TEXT:
Microglial function alterations during healthy ageing and canine cognitive dysfunction revealed by single-nucleus and spatial transcriptomics

Abstract Canines, which spontaneously develop Alzheimer's disease (AD) -like pathology with age, serve as valuable translational models for studying AD. However, the cellular molecular functions of the canine brain in healthy ageing and/or canine cognitive dysfunction (CCD) have not yet been studied. Here, we present a multiregional healthy canine brain ageing atlas using snRNA-seq, alongside a CCD versus nonCCD brain atlas generated using both snRNA-seq and Stereo-seq. Cellular heterogeneity analysis during healthy brain ageing revealed that glial cells undergo the most pronounced alterations, with previously uncharacterised ageing-related subtypes identified in microglia and astrocytes that contribute to myelin synthesis. This analysis also identified and validated ZEB1 as a previously unrecognised transcription factor regulating oligodendrocyte differentiation, with expression progressively declining with age. Pathogenetic analysis of CCD revealed that the interaction between microglial C1QA and CRT in dentate gyrus granule cells is a critical mediator of synaptic loss. Furthermore, compared with microglia from normally ageing canines, the canine CCD exhibited a significant decrease in the ability to metabolise amyloid precursor protein in microglia. Overall, this study provides a single-nucleus and spatial transcriptomic atlas of the ageing and CCD brain, offering insights into molecular features underlying cognitive dysfunction.

INSTRUCTIONS FOR THE TASK: Which transcription factor does the abstract identify as a regulator of oligodendrocyte differentiation?

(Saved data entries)

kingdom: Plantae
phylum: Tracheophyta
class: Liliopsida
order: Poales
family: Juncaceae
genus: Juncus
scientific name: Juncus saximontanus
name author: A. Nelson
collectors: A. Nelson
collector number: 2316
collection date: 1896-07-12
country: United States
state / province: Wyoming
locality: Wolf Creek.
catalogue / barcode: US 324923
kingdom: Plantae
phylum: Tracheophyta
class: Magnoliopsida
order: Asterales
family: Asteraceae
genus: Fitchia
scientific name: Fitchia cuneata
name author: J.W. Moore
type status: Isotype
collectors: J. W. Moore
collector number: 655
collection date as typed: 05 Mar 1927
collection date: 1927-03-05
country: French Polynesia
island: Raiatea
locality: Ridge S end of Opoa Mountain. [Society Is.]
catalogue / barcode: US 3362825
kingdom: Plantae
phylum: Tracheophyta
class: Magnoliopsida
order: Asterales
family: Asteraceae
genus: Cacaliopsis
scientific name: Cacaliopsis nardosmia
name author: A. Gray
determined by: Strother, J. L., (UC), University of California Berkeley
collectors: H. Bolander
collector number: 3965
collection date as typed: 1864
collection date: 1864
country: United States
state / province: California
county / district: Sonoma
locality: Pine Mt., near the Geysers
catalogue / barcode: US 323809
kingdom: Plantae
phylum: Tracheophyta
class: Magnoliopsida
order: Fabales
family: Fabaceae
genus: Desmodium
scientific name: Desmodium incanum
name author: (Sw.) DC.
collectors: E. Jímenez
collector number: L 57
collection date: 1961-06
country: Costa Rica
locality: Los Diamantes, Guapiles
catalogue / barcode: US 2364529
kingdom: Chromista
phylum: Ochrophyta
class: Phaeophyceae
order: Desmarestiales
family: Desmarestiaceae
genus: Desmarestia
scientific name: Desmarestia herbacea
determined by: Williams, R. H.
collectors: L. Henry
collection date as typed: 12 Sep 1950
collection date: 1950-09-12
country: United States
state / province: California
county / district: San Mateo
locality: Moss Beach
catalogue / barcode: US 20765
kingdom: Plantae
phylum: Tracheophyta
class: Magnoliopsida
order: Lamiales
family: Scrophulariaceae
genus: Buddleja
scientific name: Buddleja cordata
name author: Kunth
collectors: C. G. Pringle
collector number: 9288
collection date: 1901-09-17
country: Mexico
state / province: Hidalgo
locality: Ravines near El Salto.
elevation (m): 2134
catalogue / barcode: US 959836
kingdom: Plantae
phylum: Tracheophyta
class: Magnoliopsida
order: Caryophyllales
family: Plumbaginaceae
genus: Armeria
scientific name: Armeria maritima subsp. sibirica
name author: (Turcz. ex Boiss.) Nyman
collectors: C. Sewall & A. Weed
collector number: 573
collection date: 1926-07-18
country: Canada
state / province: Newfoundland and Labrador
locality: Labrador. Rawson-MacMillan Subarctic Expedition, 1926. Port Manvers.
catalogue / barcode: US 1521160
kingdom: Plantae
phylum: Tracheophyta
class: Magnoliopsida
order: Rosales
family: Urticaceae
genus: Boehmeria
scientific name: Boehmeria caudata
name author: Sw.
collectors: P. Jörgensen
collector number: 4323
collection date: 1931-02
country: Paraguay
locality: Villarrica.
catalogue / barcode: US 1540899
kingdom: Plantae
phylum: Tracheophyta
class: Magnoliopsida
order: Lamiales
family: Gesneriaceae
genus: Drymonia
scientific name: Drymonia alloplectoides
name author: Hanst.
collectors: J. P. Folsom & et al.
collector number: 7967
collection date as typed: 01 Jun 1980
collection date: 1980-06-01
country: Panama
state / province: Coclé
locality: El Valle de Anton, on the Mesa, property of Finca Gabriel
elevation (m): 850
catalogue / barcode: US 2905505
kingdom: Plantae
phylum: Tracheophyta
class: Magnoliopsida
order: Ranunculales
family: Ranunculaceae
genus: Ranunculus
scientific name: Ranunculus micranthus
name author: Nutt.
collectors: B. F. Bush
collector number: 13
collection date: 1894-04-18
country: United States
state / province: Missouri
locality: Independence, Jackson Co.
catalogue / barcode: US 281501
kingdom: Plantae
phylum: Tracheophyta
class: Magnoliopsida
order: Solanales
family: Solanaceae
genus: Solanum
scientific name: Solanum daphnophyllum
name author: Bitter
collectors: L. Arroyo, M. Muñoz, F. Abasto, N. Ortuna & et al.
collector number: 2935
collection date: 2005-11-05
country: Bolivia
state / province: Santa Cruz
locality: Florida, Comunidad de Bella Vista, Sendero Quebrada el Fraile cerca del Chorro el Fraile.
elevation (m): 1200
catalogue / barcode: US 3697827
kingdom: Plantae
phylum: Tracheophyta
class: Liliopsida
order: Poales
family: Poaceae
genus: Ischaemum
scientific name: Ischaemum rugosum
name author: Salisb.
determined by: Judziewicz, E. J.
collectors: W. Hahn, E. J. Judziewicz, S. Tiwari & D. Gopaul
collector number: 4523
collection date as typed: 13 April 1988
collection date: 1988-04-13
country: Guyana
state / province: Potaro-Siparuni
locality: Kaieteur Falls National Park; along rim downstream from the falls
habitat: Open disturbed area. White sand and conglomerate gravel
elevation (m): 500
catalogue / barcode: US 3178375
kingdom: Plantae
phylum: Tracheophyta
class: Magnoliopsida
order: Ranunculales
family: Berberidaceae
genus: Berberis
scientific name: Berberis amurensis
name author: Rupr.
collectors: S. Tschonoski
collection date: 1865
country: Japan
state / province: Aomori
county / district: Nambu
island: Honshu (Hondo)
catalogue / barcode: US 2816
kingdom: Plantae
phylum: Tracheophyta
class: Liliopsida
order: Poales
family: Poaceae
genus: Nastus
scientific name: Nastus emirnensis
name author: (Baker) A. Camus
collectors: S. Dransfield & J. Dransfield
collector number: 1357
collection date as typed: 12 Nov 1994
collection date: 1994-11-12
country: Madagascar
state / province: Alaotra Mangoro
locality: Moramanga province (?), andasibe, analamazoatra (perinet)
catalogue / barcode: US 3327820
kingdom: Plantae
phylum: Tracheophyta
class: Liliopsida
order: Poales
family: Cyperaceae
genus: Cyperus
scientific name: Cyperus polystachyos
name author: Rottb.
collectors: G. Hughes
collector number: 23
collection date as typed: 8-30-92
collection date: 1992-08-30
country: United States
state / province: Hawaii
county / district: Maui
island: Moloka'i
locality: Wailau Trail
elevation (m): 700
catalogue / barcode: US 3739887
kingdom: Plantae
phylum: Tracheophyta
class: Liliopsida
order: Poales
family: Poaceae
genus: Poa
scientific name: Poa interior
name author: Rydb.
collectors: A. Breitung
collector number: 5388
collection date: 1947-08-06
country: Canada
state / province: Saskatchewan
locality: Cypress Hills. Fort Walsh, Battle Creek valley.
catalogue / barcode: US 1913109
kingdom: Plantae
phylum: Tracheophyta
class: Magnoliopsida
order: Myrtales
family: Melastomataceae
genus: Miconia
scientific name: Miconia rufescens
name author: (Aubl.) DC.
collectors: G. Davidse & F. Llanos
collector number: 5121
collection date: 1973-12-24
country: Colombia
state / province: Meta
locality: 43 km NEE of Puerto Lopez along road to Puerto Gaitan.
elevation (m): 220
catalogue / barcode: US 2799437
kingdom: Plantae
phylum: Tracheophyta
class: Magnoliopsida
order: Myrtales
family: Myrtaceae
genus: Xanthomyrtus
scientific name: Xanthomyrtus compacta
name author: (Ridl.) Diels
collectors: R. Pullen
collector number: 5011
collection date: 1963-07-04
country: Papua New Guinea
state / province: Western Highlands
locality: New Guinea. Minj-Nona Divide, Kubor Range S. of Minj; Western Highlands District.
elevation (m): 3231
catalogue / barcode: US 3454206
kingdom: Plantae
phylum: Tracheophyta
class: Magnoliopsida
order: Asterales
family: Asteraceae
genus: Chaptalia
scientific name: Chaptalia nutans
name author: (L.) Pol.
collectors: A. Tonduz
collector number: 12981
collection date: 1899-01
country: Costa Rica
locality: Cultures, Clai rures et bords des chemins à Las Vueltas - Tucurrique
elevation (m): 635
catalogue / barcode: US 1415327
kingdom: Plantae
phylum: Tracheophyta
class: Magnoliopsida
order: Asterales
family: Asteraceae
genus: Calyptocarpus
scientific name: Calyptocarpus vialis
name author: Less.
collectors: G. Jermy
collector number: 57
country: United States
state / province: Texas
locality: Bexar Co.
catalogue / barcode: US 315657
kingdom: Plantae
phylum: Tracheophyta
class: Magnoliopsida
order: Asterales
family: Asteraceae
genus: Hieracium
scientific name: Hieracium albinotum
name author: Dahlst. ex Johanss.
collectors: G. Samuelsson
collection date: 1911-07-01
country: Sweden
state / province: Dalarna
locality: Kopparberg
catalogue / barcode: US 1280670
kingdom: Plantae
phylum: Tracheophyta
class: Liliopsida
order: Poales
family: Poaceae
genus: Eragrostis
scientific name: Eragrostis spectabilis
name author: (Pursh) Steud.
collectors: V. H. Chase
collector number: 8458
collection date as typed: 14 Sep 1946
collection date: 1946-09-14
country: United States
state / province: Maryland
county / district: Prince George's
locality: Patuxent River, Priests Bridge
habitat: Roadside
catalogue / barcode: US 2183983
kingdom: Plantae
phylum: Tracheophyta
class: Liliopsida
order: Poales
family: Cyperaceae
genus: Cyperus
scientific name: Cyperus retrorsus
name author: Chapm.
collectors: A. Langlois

SOLUTION TO THE PROBLEM: ZEB1